Economic analyses of coastal U.S. towns suggest that a cost-benefit calculation based on erosion rate, property value, project costs, and finance gives an optimal frequency for replenishment projects -- a recurrence interval that maximizes the net benefits (benefits minus the costs) a town can expect to derive from beach replenishment over time. This economic model is designed for a single town in isolation, one that acts without considering how its neighbors might manage their beaches. In the U.S., in particular, this kind of management is standard practice. However, few neighboring coastal towns are truly isolated from each other, especially when they share the same physical setting and sediment transport pathways. What happens when a landscape-management practice designed for isolated implementation operates in a physically integrated environment?
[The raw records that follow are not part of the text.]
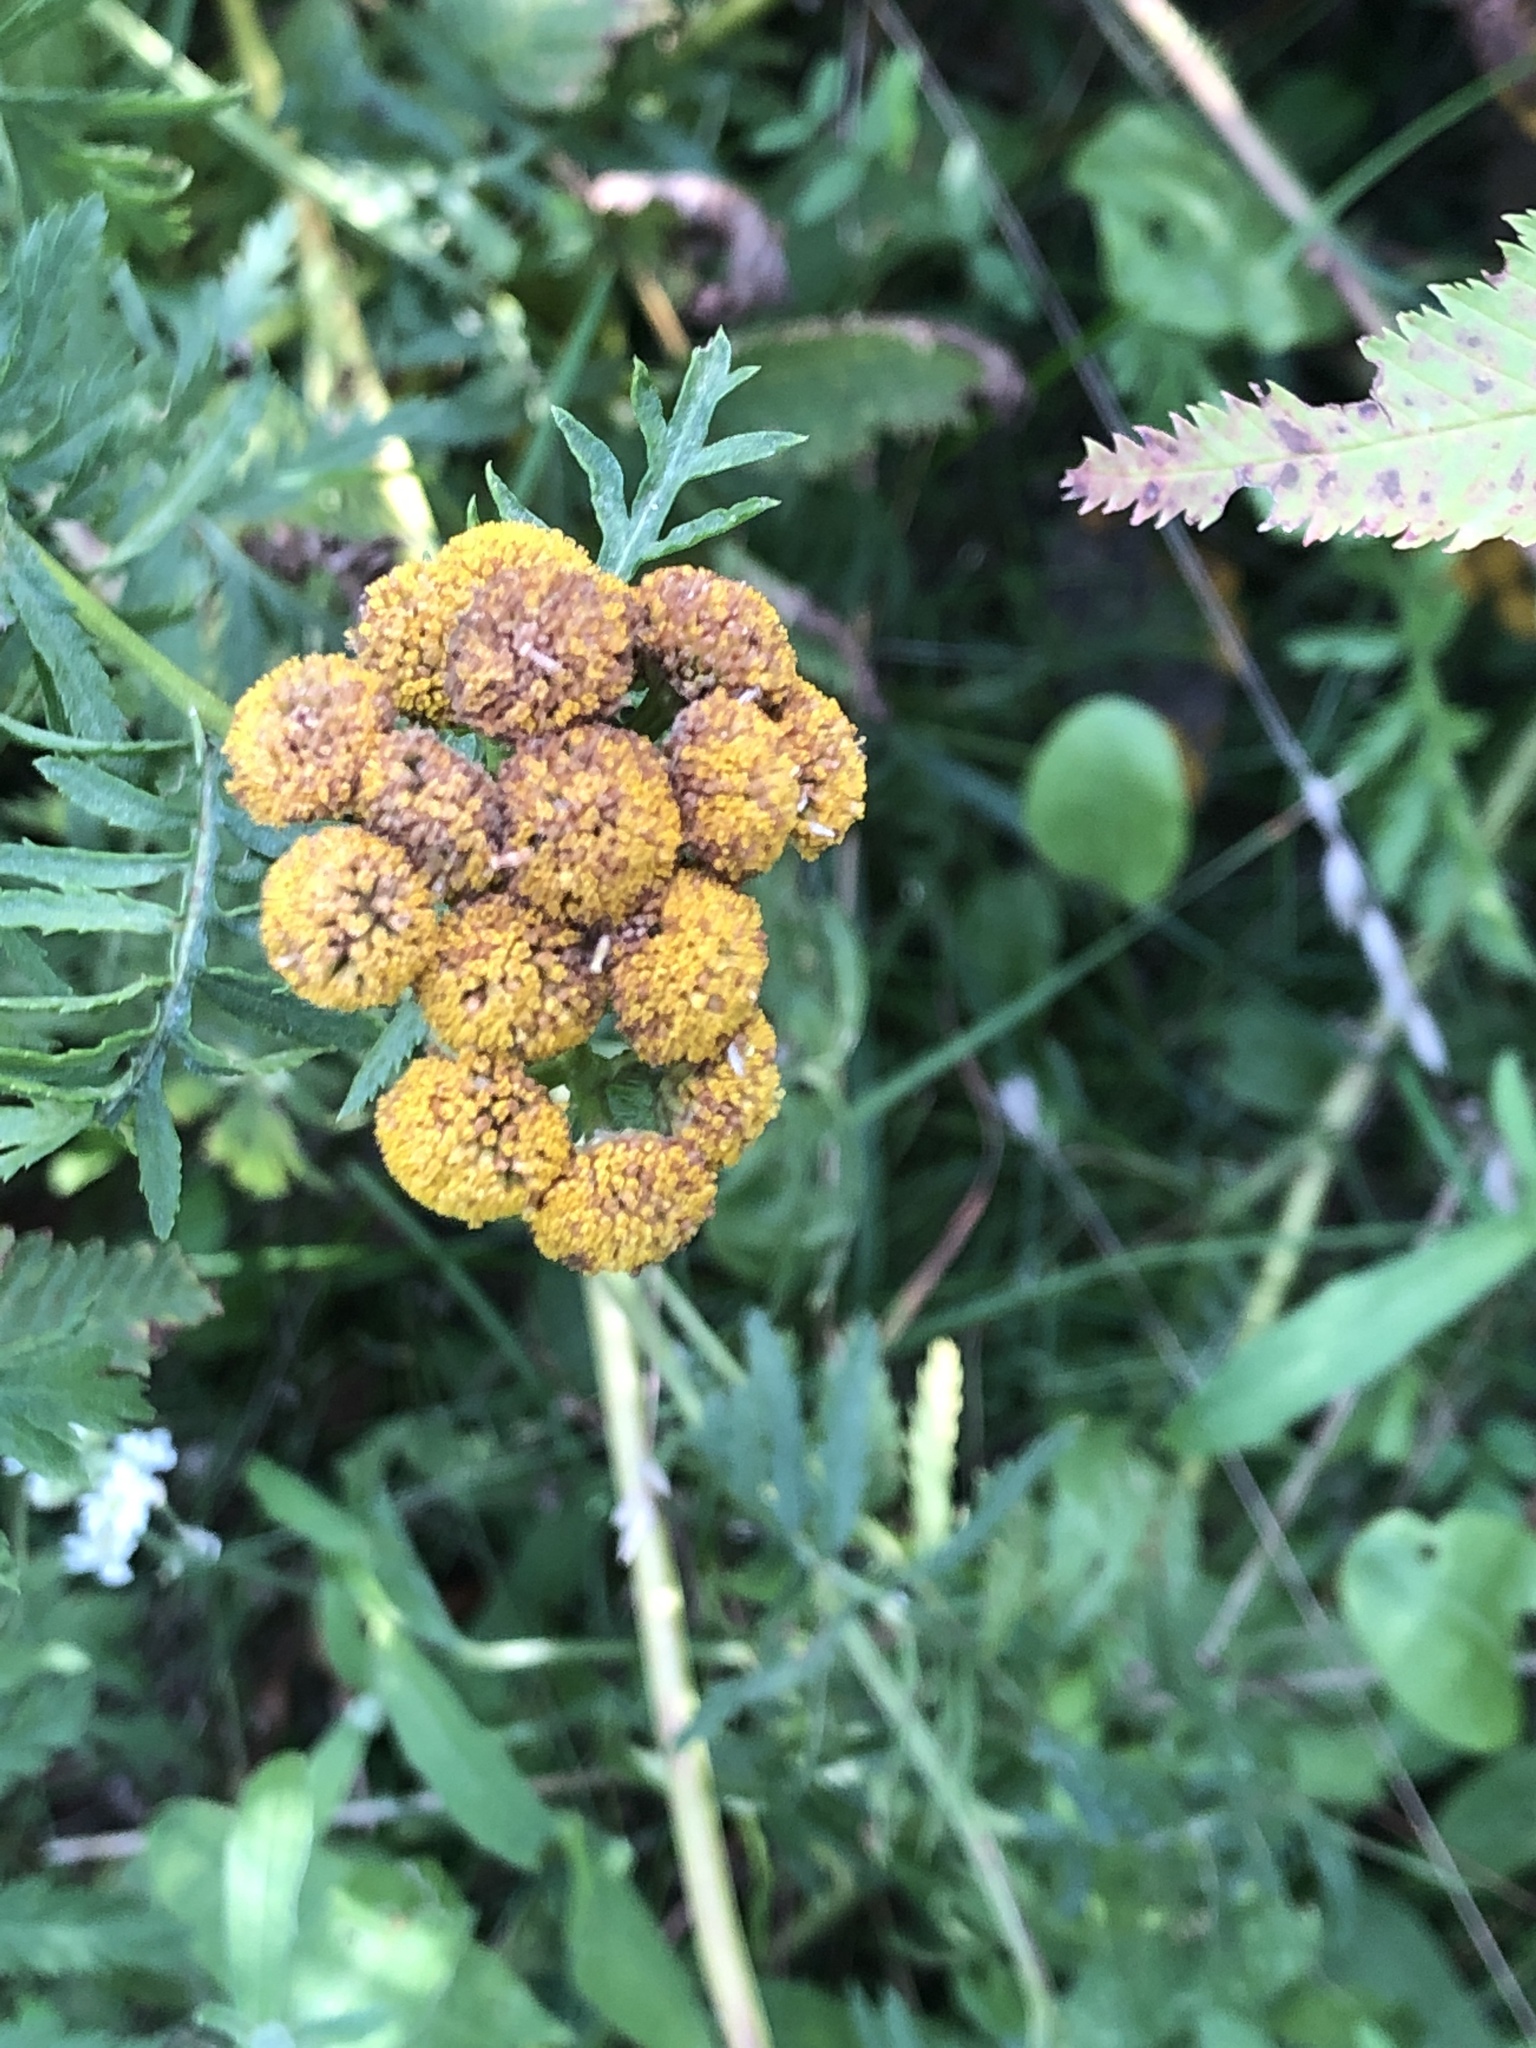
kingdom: Plantae
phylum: Tracheophyta
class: Magnoliopsida
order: Asterales
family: Asteraceae
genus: Tanacetum
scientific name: Tanacetum vulgare
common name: Common tansy
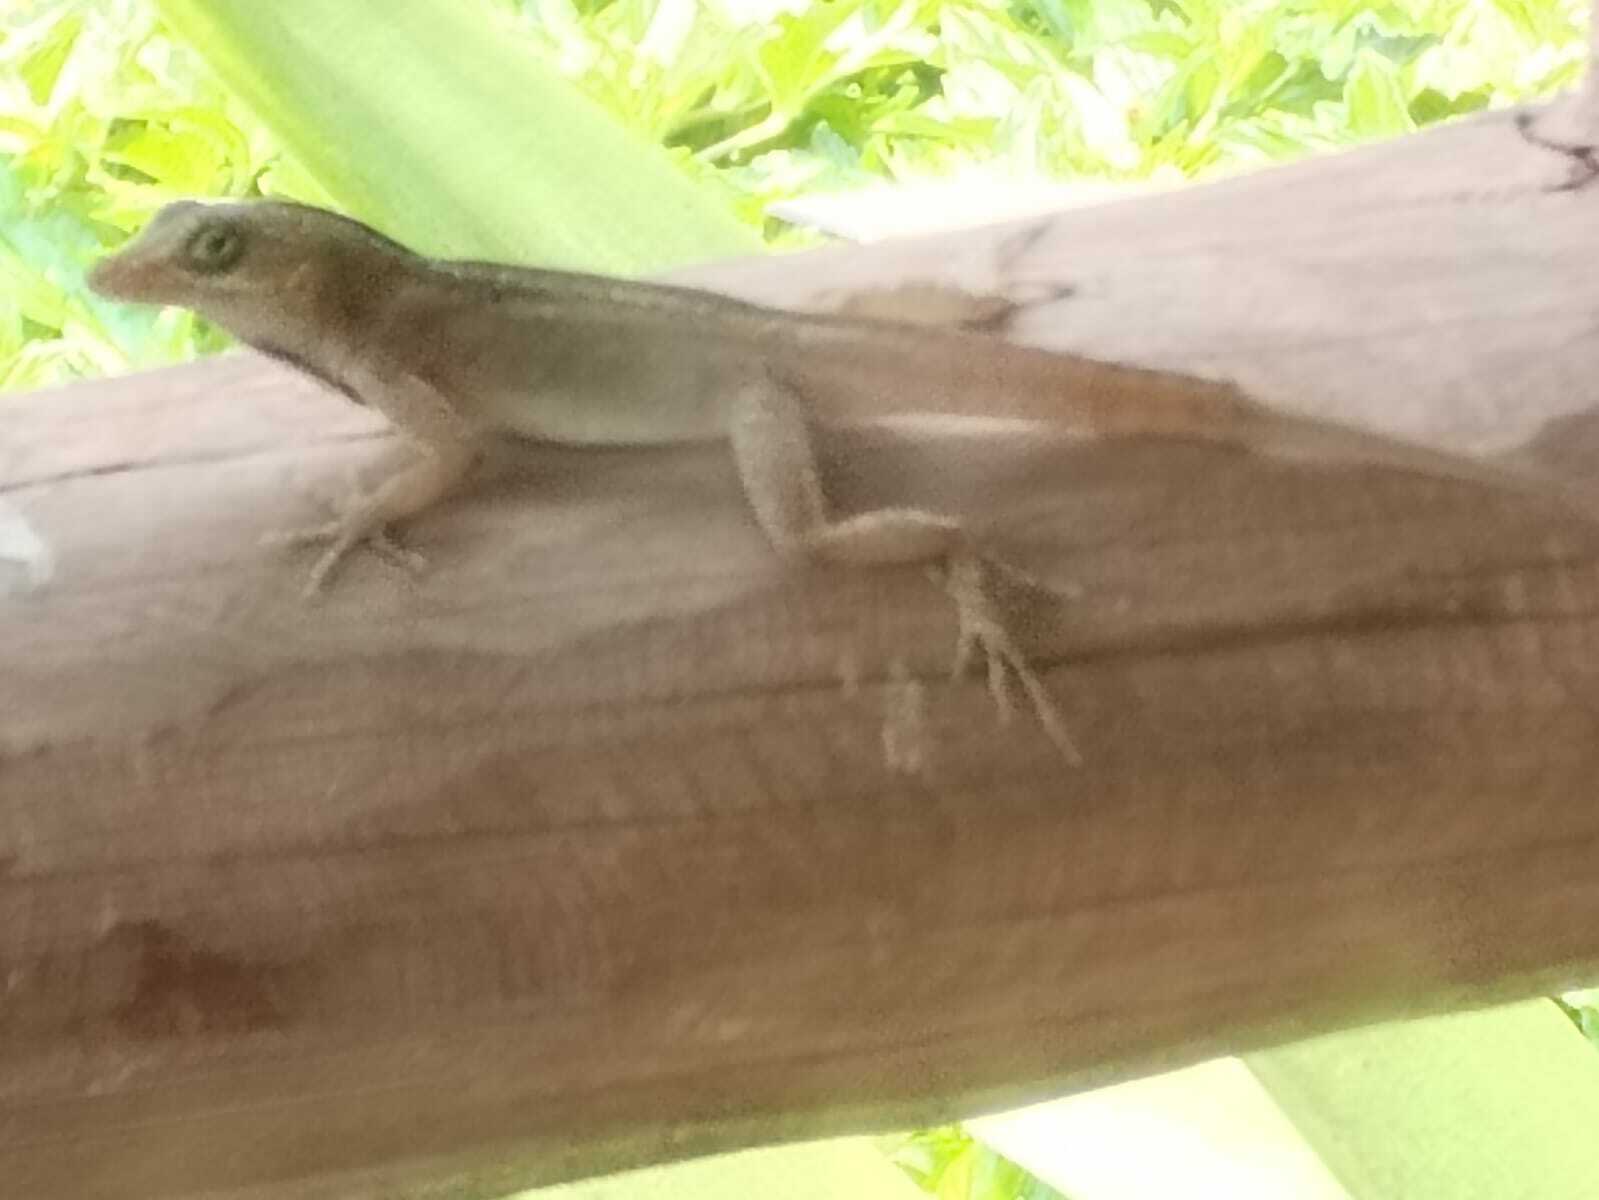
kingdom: Animalia
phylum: Chordata
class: Squamata
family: Dactyloidae
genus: Anolis
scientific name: Anolis sagrei
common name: Brown anole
Results from a numerical model designed to explore this question suggest that one town's beach conditions -- and therefore its management decisions -- depend on the management decisions of its neighbors (Fig. 2). With different towns replenishing their sections of shoreline at different times, and with the physical system sharing sand among neighboring towns via alongshore sediment transport, a given town's information about its shoreline-change conditions becomes imperfect and unpredictable. One implication of this beach-width interdependency is that no town can use a blinkered decision-making strategy and still act in an economically optimal way.

Observational and empirical evidence suggests that in the U.S., uncoordinated management practices among neighboring beach towns remains the rule, not the exception. The Netherlands, by comparison, represents the opposite approach: shoreline change and beach replenishment is monitored and managed at a national scale in an effort to hold the Dutch shoreline at its 1990 position. Worldwide, the costs of shoreline management are rising and expected to rise further with climate-change-related impacts. Whether U.S. locales will begin to adopt more cooperative strategies in the future remains to be seen.

Associated References

  • Lazarus, ED, McNamara, DE, Smith, MD, Gopalakrishnan, S, Murray, AB (2011), Emergent behavior in a coupled economic and coastline model for beach nourishment, Nonlinear Processes in Geophysics, 18, 989–999.
  • McNamara, D. E., Murray, A. B., and Smith, M. D. (2011), Coastal sustainability depends on how economic and coastline responses to climate affect each other, Geophysical Research Letters, 38, L07401, doi:10.1029/2011GL047207.
  • Smith, M. D., Slott, J. M., McNamara, D., and Murray, A. B. (2009), Beach nourishment as a dynamic capital accumulation problem, Journal of Environmental Economics and Management, 58, 58–71.